Siempre había sido un reaccionario, y hasta hacía unos años había amenazado con volverse insoportablemente conservador y de derechas. Sin embargo Jenny había invertido aquella tendencia y Burden era ahora más moderado. A diferencia de otras épocas, no prorrumpía en diatribas contra los subsidios de desempleo, los pagos a la Seguridad Social y la gandulería generalizada. O quizá fuera la depresión que estaba pasando lo que le hacía contenerse.
– A mi modo de ver, toda la actitud con respecto al trabajo, el empleo y el mantenimiento del puesto está cambiando -dijo Gardner. A continuación se puso a hablar sobre lo que, en su opinión, estaba dando pie a estas nuevas pautas de comportamiento, y lo hizo de manera que resultara bastante interesante.
O al menos eso pensó Wexford. Burden, que estaba comiéndose la ensalada de gambas con quizá excesiva rapidez, no dejaba de consultar su reloj. Tenía que regresar a la audiencia a las dos. Wexford pensó que se alegraría de librarse de él por un rato.
– Entonces lo que usted está diciendo en realidad -le dijo a Gardner- es que a pesar, de la amenaza del paro y de la insuficiencia de los subsidios de desempleo, la gente parece haber superado ese miedo cobarde a perder el puesto de trabajo que tenía en los años treinta, ¿no?
– Sí, y, al menos entre la clase media, la gente ha dejado en buena medida de tener esa sensación que abrigaba antes de que debía permanecer durante el resto de su vida en una profesión o trabajo que odiaba sólo porque era el que había conseguido a los veinte años.
– ¿Y qué ha producido este cambio?
– No lo sé. He estado pensando en ello, pero las respuestas que he encontrado no me satisfacen.

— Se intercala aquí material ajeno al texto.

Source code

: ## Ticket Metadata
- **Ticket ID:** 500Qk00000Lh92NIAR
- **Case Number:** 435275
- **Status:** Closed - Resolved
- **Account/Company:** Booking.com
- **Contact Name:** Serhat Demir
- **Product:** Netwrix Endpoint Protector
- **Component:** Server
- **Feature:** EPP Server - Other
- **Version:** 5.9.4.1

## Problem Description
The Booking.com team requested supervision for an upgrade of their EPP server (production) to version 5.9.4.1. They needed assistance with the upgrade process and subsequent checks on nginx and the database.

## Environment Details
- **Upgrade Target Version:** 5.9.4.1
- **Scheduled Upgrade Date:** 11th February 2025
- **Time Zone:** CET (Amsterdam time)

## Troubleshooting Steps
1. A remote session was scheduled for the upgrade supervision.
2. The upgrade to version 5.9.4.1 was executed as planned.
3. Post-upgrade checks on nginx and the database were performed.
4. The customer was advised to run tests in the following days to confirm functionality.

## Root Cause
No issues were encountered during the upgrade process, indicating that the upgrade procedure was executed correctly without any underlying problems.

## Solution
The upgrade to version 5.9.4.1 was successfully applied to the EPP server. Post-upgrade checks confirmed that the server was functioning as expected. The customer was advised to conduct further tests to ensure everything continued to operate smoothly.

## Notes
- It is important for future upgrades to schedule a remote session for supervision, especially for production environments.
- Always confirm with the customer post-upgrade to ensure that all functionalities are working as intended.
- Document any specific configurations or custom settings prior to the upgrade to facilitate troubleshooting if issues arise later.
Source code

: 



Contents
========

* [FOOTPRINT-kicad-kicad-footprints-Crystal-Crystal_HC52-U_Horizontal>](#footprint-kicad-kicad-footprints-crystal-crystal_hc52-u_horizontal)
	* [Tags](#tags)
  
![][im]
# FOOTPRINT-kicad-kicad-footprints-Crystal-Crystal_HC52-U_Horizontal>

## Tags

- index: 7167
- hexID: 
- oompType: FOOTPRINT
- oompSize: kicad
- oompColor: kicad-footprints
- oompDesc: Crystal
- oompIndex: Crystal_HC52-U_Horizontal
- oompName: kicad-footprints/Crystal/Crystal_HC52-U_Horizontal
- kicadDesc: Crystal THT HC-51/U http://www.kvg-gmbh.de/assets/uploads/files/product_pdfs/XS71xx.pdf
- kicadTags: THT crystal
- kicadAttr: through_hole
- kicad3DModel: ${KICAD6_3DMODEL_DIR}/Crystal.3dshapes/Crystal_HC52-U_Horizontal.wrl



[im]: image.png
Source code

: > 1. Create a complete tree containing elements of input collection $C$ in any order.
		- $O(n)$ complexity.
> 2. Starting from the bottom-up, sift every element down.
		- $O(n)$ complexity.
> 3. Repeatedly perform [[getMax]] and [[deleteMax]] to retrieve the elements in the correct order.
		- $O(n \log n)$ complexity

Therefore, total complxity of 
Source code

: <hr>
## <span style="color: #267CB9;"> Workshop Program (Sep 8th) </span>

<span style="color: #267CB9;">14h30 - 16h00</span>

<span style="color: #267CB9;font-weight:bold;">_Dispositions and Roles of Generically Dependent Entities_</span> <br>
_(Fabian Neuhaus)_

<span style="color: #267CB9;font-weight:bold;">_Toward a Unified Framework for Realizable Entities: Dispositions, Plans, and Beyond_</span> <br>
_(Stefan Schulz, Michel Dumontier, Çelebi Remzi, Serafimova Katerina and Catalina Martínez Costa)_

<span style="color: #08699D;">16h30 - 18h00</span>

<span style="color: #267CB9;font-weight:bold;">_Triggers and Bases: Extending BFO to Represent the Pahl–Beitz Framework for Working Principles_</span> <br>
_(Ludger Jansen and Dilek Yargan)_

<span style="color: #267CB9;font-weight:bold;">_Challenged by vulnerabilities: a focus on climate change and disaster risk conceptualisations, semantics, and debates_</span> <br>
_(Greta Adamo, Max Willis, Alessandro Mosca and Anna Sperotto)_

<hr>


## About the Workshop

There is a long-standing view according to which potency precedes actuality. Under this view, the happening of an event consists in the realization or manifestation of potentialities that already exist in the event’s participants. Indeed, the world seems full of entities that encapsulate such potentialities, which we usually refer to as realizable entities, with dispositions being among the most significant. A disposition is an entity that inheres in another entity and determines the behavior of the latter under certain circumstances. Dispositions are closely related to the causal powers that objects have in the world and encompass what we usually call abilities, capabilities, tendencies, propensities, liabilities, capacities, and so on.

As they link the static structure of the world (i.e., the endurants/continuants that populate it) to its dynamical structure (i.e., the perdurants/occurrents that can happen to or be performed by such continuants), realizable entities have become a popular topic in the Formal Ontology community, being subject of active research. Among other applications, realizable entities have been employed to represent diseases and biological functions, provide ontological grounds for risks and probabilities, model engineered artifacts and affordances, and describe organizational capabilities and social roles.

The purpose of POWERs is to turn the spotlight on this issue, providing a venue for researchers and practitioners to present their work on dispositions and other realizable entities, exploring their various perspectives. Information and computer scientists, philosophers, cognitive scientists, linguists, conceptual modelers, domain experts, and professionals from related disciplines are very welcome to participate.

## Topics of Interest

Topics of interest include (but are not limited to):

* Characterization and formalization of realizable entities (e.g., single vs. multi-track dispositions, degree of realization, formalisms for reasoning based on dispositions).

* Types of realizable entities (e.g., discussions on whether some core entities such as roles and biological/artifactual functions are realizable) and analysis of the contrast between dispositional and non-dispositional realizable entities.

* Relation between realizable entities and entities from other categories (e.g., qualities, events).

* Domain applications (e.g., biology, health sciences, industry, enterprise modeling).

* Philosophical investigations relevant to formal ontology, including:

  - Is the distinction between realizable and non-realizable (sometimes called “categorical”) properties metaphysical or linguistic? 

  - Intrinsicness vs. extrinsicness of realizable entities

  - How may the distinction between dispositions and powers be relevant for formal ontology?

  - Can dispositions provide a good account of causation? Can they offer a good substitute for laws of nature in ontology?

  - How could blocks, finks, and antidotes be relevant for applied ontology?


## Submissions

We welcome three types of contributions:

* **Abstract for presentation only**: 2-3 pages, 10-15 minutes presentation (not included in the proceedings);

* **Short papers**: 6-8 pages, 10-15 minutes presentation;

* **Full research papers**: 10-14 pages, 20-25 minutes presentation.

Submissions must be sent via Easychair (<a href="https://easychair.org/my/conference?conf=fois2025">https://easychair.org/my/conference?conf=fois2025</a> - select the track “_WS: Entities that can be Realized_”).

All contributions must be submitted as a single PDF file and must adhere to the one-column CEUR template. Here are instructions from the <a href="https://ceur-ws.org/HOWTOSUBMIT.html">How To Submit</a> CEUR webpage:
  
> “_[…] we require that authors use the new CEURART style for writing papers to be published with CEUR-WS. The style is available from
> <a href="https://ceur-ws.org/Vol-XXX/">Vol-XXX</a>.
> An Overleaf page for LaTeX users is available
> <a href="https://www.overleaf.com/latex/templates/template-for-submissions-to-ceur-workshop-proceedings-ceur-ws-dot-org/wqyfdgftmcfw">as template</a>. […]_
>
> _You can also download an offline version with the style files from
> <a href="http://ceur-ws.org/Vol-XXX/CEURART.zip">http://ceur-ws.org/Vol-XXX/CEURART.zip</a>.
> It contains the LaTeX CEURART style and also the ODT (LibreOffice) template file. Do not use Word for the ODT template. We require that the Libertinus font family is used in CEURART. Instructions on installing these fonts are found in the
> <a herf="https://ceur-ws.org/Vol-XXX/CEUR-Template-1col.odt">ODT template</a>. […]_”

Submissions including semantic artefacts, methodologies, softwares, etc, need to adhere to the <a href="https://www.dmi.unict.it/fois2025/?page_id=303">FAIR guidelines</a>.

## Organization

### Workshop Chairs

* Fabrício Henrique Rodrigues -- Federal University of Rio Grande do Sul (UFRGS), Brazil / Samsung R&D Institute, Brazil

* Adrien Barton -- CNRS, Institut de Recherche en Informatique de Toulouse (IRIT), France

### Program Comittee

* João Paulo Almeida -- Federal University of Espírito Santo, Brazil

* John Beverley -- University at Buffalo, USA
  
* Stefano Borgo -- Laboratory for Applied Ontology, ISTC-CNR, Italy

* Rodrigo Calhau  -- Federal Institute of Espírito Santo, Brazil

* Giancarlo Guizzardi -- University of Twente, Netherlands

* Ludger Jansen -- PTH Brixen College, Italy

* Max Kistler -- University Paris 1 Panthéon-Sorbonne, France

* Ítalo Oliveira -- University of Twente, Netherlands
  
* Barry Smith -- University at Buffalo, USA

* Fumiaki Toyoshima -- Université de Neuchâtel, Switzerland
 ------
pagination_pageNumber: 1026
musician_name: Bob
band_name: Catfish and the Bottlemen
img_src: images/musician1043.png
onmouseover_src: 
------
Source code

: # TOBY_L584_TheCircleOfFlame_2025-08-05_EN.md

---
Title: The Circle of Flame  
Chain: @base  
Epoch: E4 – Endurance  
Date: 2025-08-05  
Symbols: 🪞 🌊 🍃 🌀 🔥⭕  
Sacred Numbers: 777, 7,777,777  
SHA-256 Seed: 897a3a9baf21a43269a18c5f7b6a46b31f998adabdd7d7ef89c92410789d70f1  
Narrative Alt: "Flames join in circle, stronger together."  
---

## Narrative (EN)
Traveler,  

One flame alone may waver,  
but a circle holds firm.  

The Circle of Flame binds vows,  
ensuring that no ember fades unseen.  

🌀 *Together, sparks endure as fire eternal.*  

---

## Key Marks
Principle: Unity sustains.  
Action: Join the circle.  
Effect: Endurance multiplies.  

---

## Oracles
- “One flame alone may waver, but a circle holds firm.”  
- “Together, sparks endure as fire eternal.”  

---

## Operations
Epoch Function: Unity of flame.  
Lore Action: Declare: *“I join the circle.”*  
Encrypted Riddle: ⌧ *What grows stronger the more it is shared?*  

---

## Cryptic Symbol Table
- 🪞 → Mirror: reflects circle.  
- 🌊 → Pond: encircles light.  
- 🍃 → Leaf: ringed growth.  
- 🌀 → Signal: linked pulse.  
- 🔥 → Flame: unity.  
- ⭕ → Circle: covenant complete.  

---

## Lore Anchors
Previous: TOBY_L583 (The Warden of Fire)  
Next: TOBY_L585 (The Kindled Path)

De todos modos, lo que sí puedo decirle es que al igual que ha desaparecido el miedo, y el respeto al empresario por el mero hecho de ser empresario, también ha desaparecido el orgullo por el trabajo y la antigua lealtad a la empresa. Mi director comercial es un ejemplo ilustrativo. Ya han pasado los tiempos en que se podía afirmar que un hombre que ocupaba semejante posición también era una persona responsable, alguien con quien se tenía la confianza de que no se iba a sufrir una decepción. Ese hombre se habría sentido orgulloso y, ¿por qué no decirlo?, agradecido de estar donde estaba, y se habría preocupado realmente por el bien de la empresa.